Weil außergewöhnliche Belastung jedoch nur steuermindernd wirken, soweit sie die individuell zu errechnende zumutbare Belastung überschreiten, dürfte grundsätzlich der Abzug als Werbungskosten günstiger sein. So war es auch im Fall der angestellten Geigerin.

Daher zog die Musikerin weiter zum Bundesfinanzhof nach München, welcher dem erstinstanzliche Finanzgericht sowie dem Finanzamt die Meinung geigte.

Weil es sich bei den Aufwendungen für die Dispokinese um eine Bewegungsschulung zur Veränderung der für die berufliche Tätigkeit relevanten körperlichen Prozesse (z. B. der Haltung) handelt, führten die obersten Richter zum einen aus, dass es sich dabei grundsätzlich auch um Fortbildungskosten handeln könnte.

Schließlich beabsichtigt die Steuerpflichtige durch die durchgeführte Bewegungsschulung ihre Körperhaltung für ihre berufliche Tätigkeit als Geigerin zu verbessern, damit dem folgend die Berufsausübung wieder bzw. wieder besser möglich ist.

Daneben erkannten die obersten Finanzrichter jedoch auch, dass gegebenenfalls eine Berufskrankheit in Betracht kommt. Diese würde wiederum den Abzug der Krankheitskosten als Werbungskosten rechtfertigen. Laut richterlicher Definition ist eine Berufskrankheit immer dann gegeben, wenn die Verminderung oder Behebung einer gesundheitlichen Störung vorliegt, die typischerweise mit der Berufstätigkeit verbunden ist.

Im Ergebnis erklärte daher der Bundesfinanzhof den individuellen Streitfall für nicht spruchreif und wies ihn an das erstinstanzliche Finanzgericht zurück. Dieses hat nun durch Sachverständigengutachten zu prüfen, ob es sich bei den Aufwendungen für die Dispokinese um Fortbildungskosten oder um die Verminderung bzw. Behebung einer typischen Berufskrankheit handeln kann. Unabhängig vom Ergebnis dieser Einordnung hat der Bundesfinanzhof jedoch die Möglichkeit des Werbungskostenabzugs bereits eröffnet.

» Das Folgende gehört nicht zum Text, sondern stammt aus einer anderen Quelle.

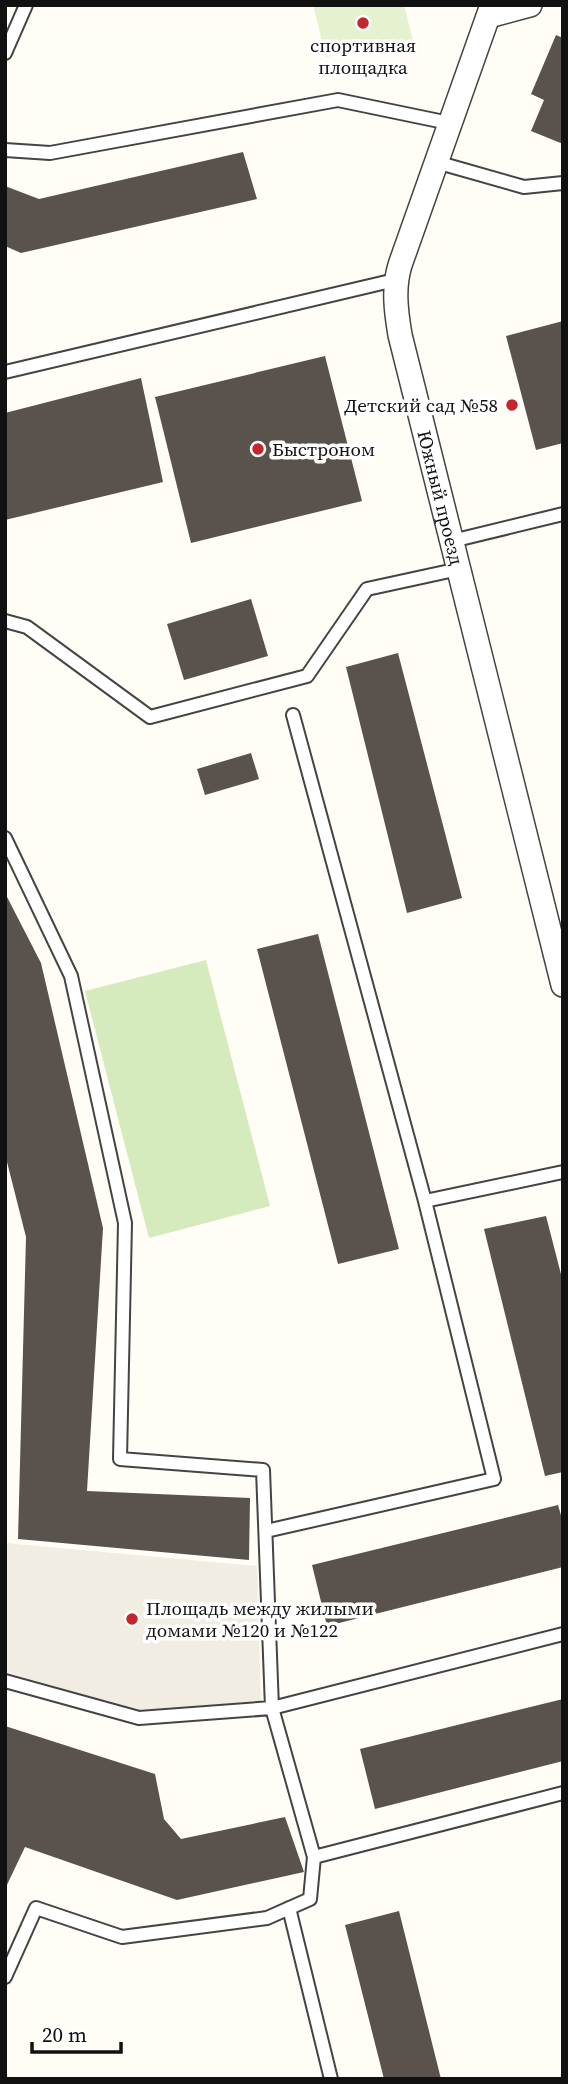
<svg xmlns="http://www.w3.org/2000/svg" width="568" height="2084" font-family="'Source Serif 4',serif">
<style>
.green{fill:#d5ebbd}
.pitch{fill:#e6f2cf}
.plaza{fill:#f1ede2}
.building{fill:#5a524d}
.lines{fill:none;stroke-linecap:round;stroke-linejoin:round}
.service-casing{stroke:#444;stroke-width:16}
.minor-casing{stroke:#444;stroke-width:26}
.service{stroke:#fff;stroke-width:12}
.minor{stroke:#fff;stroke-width:23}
.poi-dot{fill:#c4262e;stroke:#fff;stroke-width:2.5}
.labels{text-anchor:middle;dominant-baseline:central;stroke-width:7;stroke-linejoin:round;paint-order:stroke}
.poi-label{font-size:19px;fill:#111;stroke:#fff;text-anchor:start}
.street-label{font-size:19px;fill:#111;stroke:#fff}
</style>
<rect width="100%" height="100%" fill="#fffdf5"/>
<path class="green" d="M 206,960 L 270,1206 L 149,1238 L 85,991 Z"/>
<path class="pitch" d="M 313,5 L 404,5 L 413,41 L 326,57 Z"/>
<path class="plaza" d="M 5,1543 L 257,1566 L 261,1701 L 140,1711 L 5,1672 Z"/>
<path class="building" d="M 556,35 L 563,38 L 563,144 L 531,131 L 544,100 L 531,94 Z
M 243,152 L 257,199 L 21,253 L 5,246 L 5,186 L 39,199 Z
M 563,321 L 563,443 L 536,450 L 506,336 Z
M 325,356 L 362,501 L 191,543 L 155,397 Z
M 141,378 L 163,482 L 5,520 L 5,413 Z
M 251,599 L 268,656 L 184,680 L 167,624 Z
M 398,653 L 462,898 L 407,913 L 346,667 Z
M 251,753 L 259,779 L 205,795 L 197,769 Z
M 5,893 L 41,963 L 103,1228 L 87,1491 L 250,1498 L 249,1560 L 18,1539 L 26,1237 L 5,1154 Z
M 318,934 L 399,1249 L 338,1264 L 257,949 Z
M 546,1216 L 563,1282 L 563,1472 L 545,1476 L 484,1229 Z
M 558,1505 L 563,1522 L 563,1567 L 327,1626 L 312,1565 Z
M 563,1699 L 563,1761 L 375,1809 L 360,1749 Z
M 5,1726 L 155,1774 L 164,1819 L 181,1839 L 285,1817 L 304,1872 L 177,1900 L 25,1847 L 5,1889 Z
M 399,1911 L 441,2079 L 384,2079 L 345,1925 Z"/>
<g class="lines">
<defs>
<path id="service" d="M 5,53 L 26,5
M 5,150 L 50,153 L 338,100 L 449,123
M 436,162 L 524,187 L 563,183
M 5,372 L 395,280
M 452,541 L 563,514
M 5,621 L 27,627 L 150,717 L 307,676 L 367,589 L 459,569
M 293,715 L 425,1201 L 563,1172
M 5,838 L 71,976 L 125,1223 L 120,1459 L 263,1470 L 272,1708 L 314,1857 L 310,1899 L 267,1918 L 122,1937 L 36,1908 L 5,1977
M 266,1531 L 494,1479 L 425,1201
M 5,1681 L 139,1718 L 272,1708 L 563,1634
M 314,1857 L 563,1793
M 289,1908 L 331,2079"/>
<g id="minor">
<path id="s1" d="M 492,5 L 400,265 C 393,288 396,311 400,335 L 563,985"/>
<path d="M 489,16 L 530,5"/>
</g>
</defs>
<use href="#service" class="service-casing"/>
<use href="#minor" class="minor-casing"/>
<use href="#service" class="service"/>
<use href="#minor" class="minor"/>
</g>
<g class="poi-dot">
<circle cx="363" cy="23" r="7"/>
<circle cx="512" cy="405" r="7"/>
<circle cx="258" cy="449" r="7"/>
<circle cx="132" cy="1619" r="7"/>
</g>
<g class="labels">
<g class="poi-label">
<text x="363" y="45" text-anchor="middle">спортивная<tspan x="363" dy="22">площадка</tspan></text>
<text x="498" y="405" text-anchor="end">Детский сад №58</text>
<text x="272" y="449">Быстроном</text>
<text x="146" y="1608">Площадь между жилыми<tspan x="146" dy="22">домами №120 и №122</tspan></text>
</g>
<g class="street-label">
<text stroke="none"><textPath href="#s1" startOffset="514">Южный проезд</textPath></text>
</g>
</g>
<rect width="568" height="2084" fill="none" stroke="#111111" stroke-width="14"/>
<path d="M32 2042v10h89v-10" fill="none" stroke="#111111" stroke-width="3.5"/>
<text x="42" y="2042" font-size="21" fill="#111111" stroke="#ffffff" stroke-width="5" paint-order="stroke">20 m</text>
</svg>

Tipp: Auch wenn es für den Fiskus wahrscheinlich undenkbar ist, muss geprüft werden, ob nicht auch noch andere Krankheitskosten regelmäßig durch den Beruf veranlasst sind. In der Tat wird wahrscheinlich das Vorliegen einer Fortbildungsmaßnahme eher selten der Fall sein. Das Vorhandensein dieser Abzugsmöglichkeit liegt schlicht an den Besonderheiten des entschiedenen Einzelfalls. Wesentlich weniger selten (um nicht häufig zu sagen) dürfte jedoch die Verringerung oder Behebung von gesundheitlichen Störungen aufgrund einer typischerweise mit der Berufstätigkeit verbundenen Krankheit sein. Zu denken sei hier nur mal an die zahlreichen Tätigkeiten im Büro, die Haltungsschäden verursachen. Um Rücken- bzw. Nackenschmerzen an Computerarbeitsplätzen einzudämmen, können daher auch die Kosten für entsprechende Gymnastik-, Bewegungs- oder Wirbelsäulenkurse den Werbungskostenabzug ermöglichen. In der Praxis sollte daher darüber nachgedacht werden, dass entsprechende Aufwendungen auch bei den Werbungskosten im Rahmen der Einkünfte aus nichtselbstständiger Arbeit zum Einsatz kommen.

 

Exkurs: Zu beachten ist, dass es dem Steuerpflichtigen obliegt darzulegen, dass die entsprechenden Werbungskosten auch tatsächlich mit der Verringerung bzw. Behebung einer gesundheitlichen Störung zusammenhängen, welche definitiv durch die berufliche Tätigkeit verursacht wird. Die Beweislast für die Möglichkeit des steuermindernden Werbungskostenabzugs trägt (wie immer) der Steuerpflichtige.